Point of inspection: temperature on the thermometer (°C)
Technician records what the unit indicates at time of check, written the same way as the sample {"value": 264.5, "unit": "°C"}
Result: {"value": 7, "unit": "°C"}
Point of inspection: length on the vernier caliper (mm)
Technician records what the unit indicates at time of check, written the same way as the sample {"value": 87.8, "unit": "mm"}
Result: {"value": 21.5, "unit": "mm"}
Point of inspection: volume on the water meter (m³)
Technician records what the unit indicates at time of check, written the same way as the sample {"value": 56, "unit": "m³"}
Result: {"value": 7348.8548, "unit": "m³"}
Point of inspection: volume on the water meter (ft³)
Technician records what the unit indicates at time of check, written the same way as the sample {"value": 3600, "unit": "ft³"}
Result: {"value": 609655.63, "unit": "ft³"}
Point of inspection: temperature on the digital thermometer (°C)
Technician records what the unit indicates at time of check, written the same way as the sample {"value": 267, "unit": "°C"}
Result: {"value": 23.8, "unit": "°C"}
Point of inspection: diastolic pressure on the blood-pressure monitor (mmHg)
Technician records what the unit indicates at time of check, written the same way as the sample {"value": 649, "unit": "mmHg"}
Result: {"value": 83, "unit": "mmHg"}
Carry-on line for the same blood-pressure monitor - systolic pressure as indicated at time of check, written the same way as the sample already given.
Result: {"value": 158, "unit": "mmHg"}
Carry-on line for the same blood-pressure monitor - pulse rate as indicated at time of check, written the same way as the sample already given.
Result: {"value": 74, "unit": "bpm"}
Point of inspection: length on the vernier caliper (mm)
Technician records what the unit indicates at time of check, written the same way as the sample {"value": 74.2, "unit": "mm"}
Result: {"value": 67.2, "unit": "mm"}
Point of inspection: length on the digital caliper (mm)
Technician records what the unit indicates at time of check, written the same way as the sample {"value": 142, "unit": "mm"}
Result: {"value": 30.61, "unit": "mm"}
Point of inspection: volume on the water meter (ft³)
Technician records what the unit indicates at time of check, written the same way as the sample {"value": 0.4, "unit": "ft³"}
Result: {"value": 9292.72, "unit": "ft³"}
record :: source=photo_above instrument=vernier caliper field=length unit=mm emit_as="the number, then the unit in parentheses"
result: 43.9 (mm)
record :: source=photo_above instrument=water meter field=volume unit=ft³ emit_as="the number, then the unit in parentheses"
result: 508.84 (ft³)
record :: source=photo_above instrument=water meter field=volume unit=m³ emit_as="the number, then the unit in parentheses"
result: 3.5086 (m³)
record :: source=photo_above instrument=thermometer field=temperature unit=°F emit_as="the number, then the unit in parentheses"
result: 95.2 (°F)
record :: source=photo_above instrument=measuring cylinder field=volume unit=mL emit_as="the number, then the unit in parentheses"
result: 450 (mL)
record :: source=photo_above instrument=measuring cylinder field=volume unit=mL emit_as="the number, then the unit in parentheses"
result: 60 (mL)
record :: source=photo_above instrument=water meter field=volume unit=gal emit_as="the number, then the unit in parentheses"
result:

HOW TO COMPLETE THIS TASK.
How many lines of the records contain the string "mmHg", with letter case matching? Give only the number.

RESPONSE TO THE EXERCISE.
4